There are weaknesses in the review process that make this an inadequate
safeguard for people's civil liberties.
First, and
fundamentally, just as with the original designation process, no entity that seeks
a review of their designation is able to know any information about them that
is labeled "classified security information" [see Section
17R1b]. Given the kinds of issues,
events, interests and entities that a re most likely to be involved in these
sorts of proceedings, it is likely that most, if not all, of the "evidence"

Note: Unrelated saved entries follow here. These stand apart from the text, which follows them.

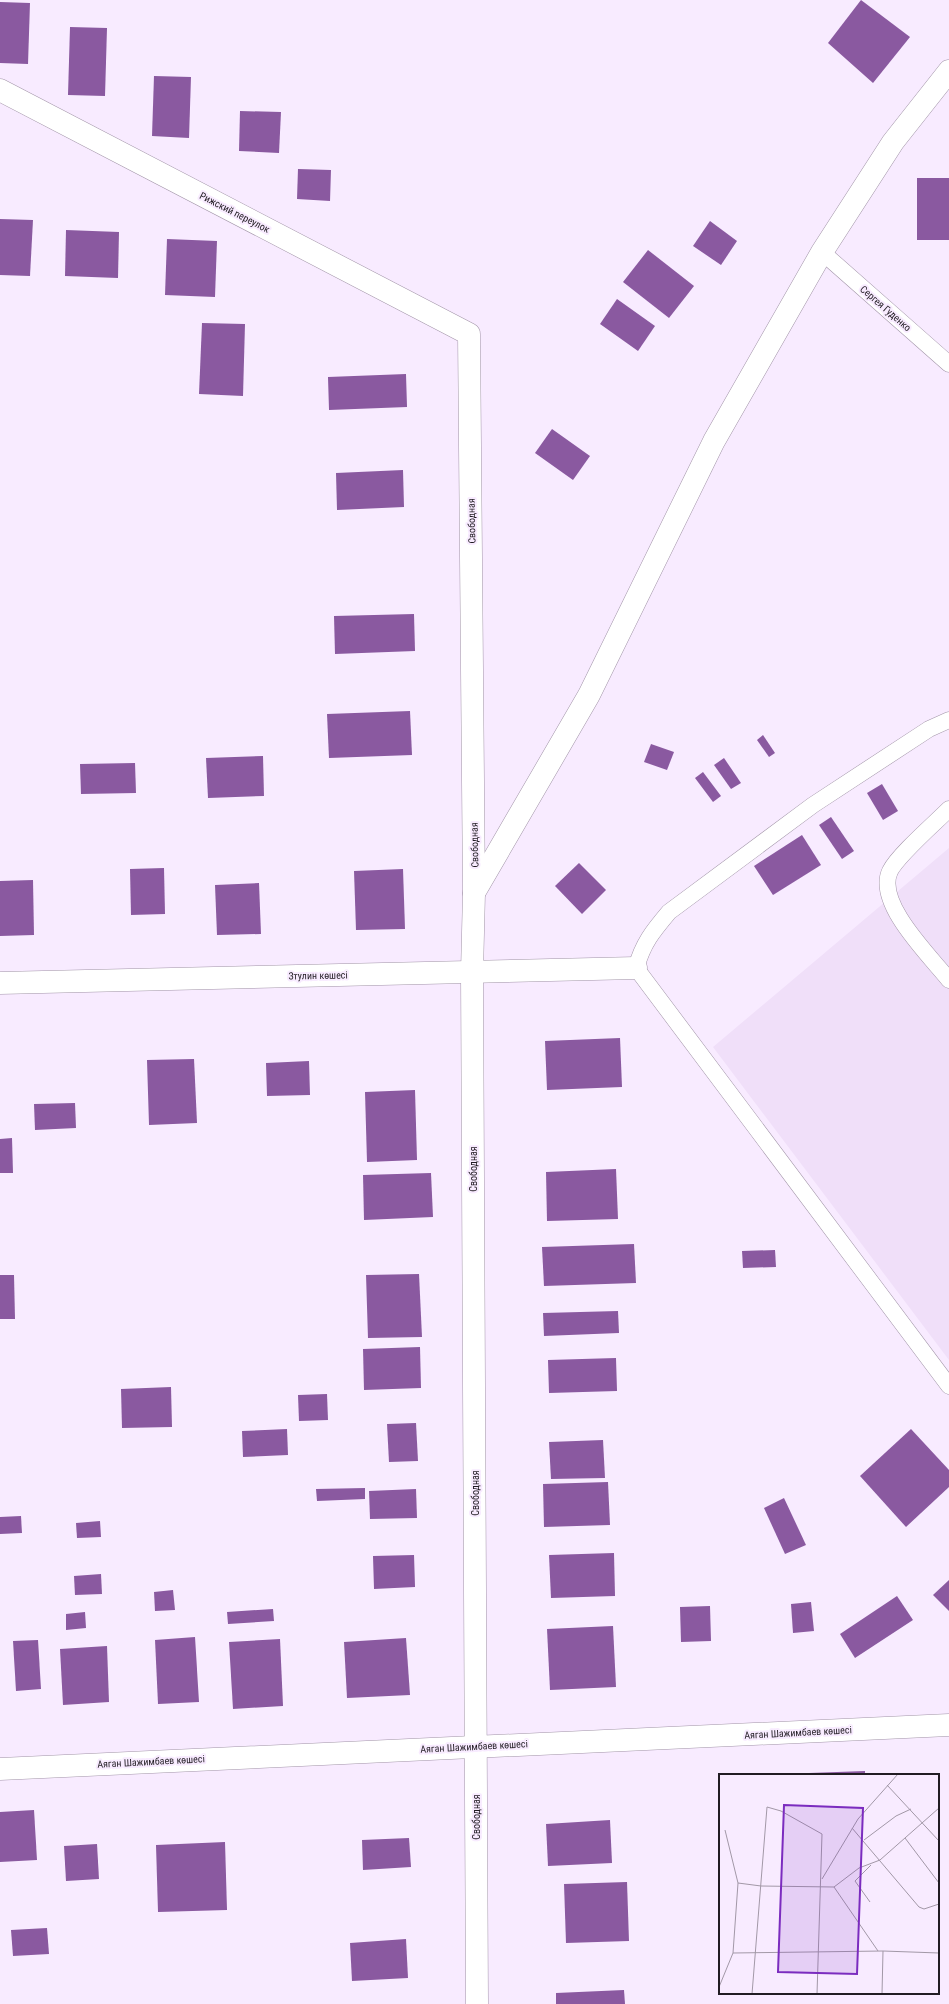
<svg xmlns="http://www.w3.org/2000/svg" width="949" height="2004" viewBox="0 0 949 2004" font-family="'Roboto Condensed',sans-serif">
  <rect width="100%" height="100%" fill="#f8ebff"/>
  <path fill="#f0dff9" d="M949,848V1360L713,1047Z"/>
  <g fill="#8a59a0">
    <path d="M861,0L910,37L873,83L828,43Z"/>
    <path d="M0,2L30,3L28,64L0,63Z"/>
    <path d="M70,27L107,28L105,96L68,95Z"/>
    <path d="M154,76L191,77L189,138L152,136Z"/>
    <path d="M240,111L281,112L279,153L239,151Z"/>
    <path d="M298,169L331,170L330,201L297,199Z"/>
    <rect x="917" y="178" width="32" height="62"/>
    <path d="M0,219L33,220L30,276L0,275Z"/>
    <path d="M710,221L737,241L721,265L693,246Z"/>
    <path d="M66,230L119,232L118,278L65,276Z"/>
    <path d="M167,239L217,241L215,297L165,295Z"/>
    <path d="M648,250L694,286L669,318L623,282Z"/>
    <path d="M617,299L655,326L638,351L600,324Z"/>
    <path d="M202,323L245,324L243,396L199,394Z"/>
    <path d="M406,374L407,407L329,410L328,377Z"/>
    <path d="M552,429L590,456L573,480L535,453Z"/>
    <path d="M403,470L404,507L337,510L336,473Z"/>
    <path d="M414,614L415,651L335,654L334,616Z"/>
    <path d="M410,711L412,755L329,758L327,714Z"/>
    <path d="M763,735L775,753L769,757L757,740Z"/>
    <path d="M651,744L674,752L667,770L644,762Z"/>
    <path d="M263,756L264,796L208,798L206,758Z"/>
    <path d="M724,758L741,783L731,789L714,765Z"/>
    <path d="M135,763L136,793L81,794L80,764Z"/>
    <path d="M703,772L721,796L713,802L695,778Z"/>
    <path d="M882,784L898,811L883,820L867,793Z"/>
    <path d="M831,817L854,851L842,859L819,825Z"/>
    <path d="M802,835L821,865L773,895L754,866Z"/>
    <path d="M579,863L606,890L582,914L555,886Z"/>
    <path d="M164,868L165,914L131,915L130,869Z"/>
    <path d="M403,869L405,929L356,930L354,871Z"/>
    <path d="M33,880L34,935L0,936V881Z"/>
    <path d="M259,883L261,934L217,935L215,885Z"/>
    <path d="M620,1038L622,1087L547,1090L545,1041Z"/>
    <path d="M194,1059L197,1123L149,1125L147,1060Z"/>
    <path d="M309,1061L310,1095L267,1096L266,1063Z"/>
    <path d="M415,1090L417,1160L367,1162L365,1092Z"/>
    <path d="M75,1103L76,1128L35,1130L34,1104Z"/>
    <path d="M12,1138L13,1173H0V1139Z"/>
    <path d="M616,1169L618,1219L547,1221L546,1172Z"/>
    <path d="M431,1173L433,1217L364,1220L363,1175Z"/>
    <path d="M634,1244L636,1283L544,1286L542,1247Z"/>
    <path d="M775,1250L776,1267L743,1268L742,1251Z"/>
    <path d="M419,1274L422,1337L368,1338L366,1275Z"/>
    <path d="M0,1275H14L15,1319H0Z"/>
    <path d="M618,1311L619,1333L544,1336L543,1313Z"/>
    <path d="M420,1347L421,1388L364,1390L363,1349Z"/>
    <path d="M616,1358L617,1391L549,1393L548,1360Z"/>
    <path d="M171,1387L172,1427L122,1428L121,1389Z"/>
    <path d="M327,1394L328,1420L299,1421L298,1395Z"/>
    <path d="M416,1423L418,1461L389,1462L387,1424Z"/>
    <path d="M287,1429L288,1455L243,1457L242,1431Z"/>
    <path d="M911,1429L949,1470V1487L906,1527L860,1476Z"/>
    <path d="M603,1440L605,1478L551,1479L549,1442Z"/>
    <path d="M608,1482L610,1525L544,1527L543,1484Z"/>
    <path d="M365,1488V1499L317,1501L316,1489Z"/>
    <path d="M416,1489L417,1518L370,1519L369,1491Z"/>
    <path d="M784,1498L806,1545L785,1554L764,1508Z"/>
    <path d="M21,1516L22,1533L0,1534V1517Z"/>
    <path d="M100,1521L101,1537L77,1538L76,1523Z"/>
    <path d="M614,1553L615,1596L551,1598L549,1555Z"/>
    <path d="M414,1555L415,1587L374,1589L373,1556Z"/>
    <path d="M101,1574L102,1594L75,1595L74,1576Z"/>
    <path d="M949,1580V1611L933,1595Z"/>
    <path d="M173,1590L175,1610L155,1611L154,1592Z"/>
    <path d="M897,1596L913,1620L855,1658L840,1634Z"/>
    <path d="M811,1602L814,1631L793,1633L791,1604Z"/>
    <path d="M710,1606L711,1641L681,1642L680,1607Z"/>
    <path d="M273,1609L274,1621L228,1624L227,1612Z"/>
    <path d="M85,1612L86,1628L66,1630V1614Z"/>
    <path d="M613,1626L616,1687L550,1690L547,1629Z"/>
    <path d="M195,1637L199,1702L158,1704L155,1640Z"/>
    <path d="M406,1638L410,1695L347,1698L344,1642Z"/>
    <path d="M280,1639L283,1706L233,1709L229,1642Z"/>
    <path d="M38,1640L41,1689L16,1691L13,1641Z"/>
    <path d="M107,1646L109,1702L63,1705L60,1649Z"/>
    <path d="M865,1771V1775H809V1773Z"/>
    <path d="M34,1810L37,1860L0,1862V1812Z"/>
    <path d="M610,1820L612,1863L548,1866L546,1824Z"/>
    <path d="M409,1838L411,1867L363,1870L362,1840Z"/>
    <path d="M225,1842L227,1910L158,1912L156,1845Z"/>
    <path d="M97,1844L99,1879L66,1881L64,1846Z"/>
    <path d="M627,1882L629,1941L566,1943L564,1884Z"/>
    <path d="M47,1928L49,1954L13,1956L11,1930Z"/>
    <path d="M406,1939L408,1978L352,1981L350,1943Z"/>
    <path d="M624,1990L625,2004H556V1993Z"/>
    <path d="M796,1993H829V1994L796,1995Z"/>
  </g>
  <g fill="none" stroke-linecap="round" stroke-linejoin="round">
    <g stroke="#a295a8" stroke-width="17">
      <g id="lane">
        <path d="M822,252L949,364"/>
        <path d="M949,720L929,729L813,805L669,912C653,931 643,943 636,968L949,1386"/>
        <path d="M949,809C935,823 898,855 890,871C875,903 930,956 949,980"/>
      </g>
    </g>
    <g stroke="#a295a8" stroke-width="23">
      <g id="street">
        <path d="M0,90L469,334L474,893L472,972L477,2004"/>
        <path d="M474,893L589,695L714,441L822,252L893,142L949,71"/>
        <path d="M0,983L636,968"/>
        <path d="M0,1769L949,1725"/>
      </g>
    </g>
    <use href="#lane" stroke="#fff" stroke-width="16"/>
    <use href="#street" stroke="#fff" stroke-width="22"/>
  </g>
  <g text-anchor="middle" stroke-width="4" stroke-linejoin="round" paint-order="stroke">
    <g font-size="10" fill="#211c23" stroke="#f8ebff">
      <text transform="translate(235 212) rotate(27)" y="4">Рижский переулок</text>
      <text transform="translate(886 308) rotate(41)" y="4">Сергея Гуденко</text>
      <text transform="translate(471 521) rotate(-91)" y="4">Свободная</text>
      <text transform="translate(474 845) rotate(-91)" y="4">Свободная</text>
      <text transform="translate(318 975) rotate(-1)" y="4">Зтулин көшесі</text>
      <text transform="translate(473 1169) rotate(-90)" y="4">Свободная</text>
      <text transform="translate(475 1493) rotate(-90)" y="4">Свободная</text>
      <text transform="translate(798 1732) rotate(-3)" y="4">Аяган Шажимбаев көшесі</text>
      <text transform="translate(474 1746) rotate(-3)" y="4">Аяган Шажимбаев көшесі</text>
      <text transform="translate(151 1761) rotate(-3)" y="4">Аяган Шажимбаев көшесі</text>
      <text transform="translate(476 1817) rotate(-90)" y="4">Свободная</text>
    </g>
  </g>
  <g transform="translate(719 1774)">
    <rect width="220" height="220" fill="#f8ebff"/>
    <path fill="none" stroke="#a298a7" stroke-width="1" d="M168,11L220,67M133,54L200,133L205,135L220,130M186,64L220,109M145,66L177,42L192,35M103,105L139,45L179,0M19,109L42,112L115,113M115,113L140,94L161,86L220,34M115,113L159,177M151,128L136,107L152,91M14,179L164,177L220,179M0,213L14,179L19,109L6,56M33,220L48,33L62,37L103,60L98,220M163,220L164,177"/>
    <path fill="#7b2cbf" fill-opacity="0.15" stroke="#7b2cbf" stroke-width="2" d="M65,31L144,34L138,200L59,198Z"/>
    <rect width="220" height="220" fill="none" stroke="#211c23" stroke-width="2"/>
  </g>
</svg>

against an entity would be information of this kind. It is difficult to conceive of any circumstance in which entities
would be able to mount a successful appeal against a designation if it was
operating from a position of having to second-guess such basic things as, for
example, what "evidence" linked them with a specific "terrorist
act" or even what "terrorist act" they were supposed to be linked
with.
Second, Section
17T3 holds that the review of the Inspector-General is to be accompanied by
reasons "except to the extent that the giving of reasons would itself be
likely to prejudice the interests that this Act seeks to protect in relation to
the classified security information".
This exemption makes it almost certain that no substantive reason will
be given for such reviews.
Here, the
experience of the Inspector-General's first review is highly instructive. When Aziz Choudry and David Small complained
about the break-in to Aziz's house and subsequent search of David's house, the
Inspector-General ruled that there was no substance to any aspect of the
complaints. His reason: that "no
law had been broken". Subsequent
court cases proved him quite wrong by finding that the law had been broken in
relation to both complainants. The
point here, though, is that he did not explain his reasoning, but just reported
his conclusion. He would not even
confirm or deny whether the SIS had entered Aziz's house, let alone whether
they had a warrant, let alone whether that warrant was valid.
In the likely
event of not getting a fair hearing with the Inspector-General, Section 17U
purports to provide an additional safeguard of an appeal to the Court of Appeal. There are two fundamental weaknesses in this
safeguard.
First, an appeal
can only be on a point of law. However,
if the Inspector-General's reasons are limited by the constraints of dealing
with classified security information and, therefore, as opaque and circular as
they have been to date, an affected entity may not even know upon what points
of law the case turns.
Second, although
Section 17U4 appears to give very wide powers to the Court of Appeal, they are
taken back in the following subsection [referring to Section 17X]. In this section, the Court of Appeal may
examine "classified security information", but only in private or in
the presence of the Attorney-General but not the designated entity. So, again, even at the Court of Appeal, one is
unable to hear the evidence upon which one's accusers are relying.
In very limited
circumstances, the Court of Appeal is obliged to provide the designated entity
with "a statement summarizing the information available to the Court in
support of the application, to the extent that is possible without disclosing information
that is classified security information, so as to enable the entity to be
reasonably informed; and a reasonable chance to be heard on the
matter". However this provision
only applies to appeals against Section 17V (where the Attorney-General has
applied to the High Court for a designation to be confirmed) or Section 17V (where
the High Court has ordered the forfeiture of property). It does not apply, for example, to a case
where the PM has designated someone as a terrorist and that person has
unsuccessfully appealed to the Inspector-General and then appealed to the Court
of Appeal. It is the sort of provision
that should be applied at most stages of the appeal process and could be included
without making the legislation any less protective of "classified security
information". I expect that it will
be applied more widely when the Bill goes to the next stage in order to give
the appearance of the public's concerns being accommodated. It would be interesting, therefore, to not
just recommend that it be more widely applied but also enquire as to why the
currently draft applies it in such restricted circumstances.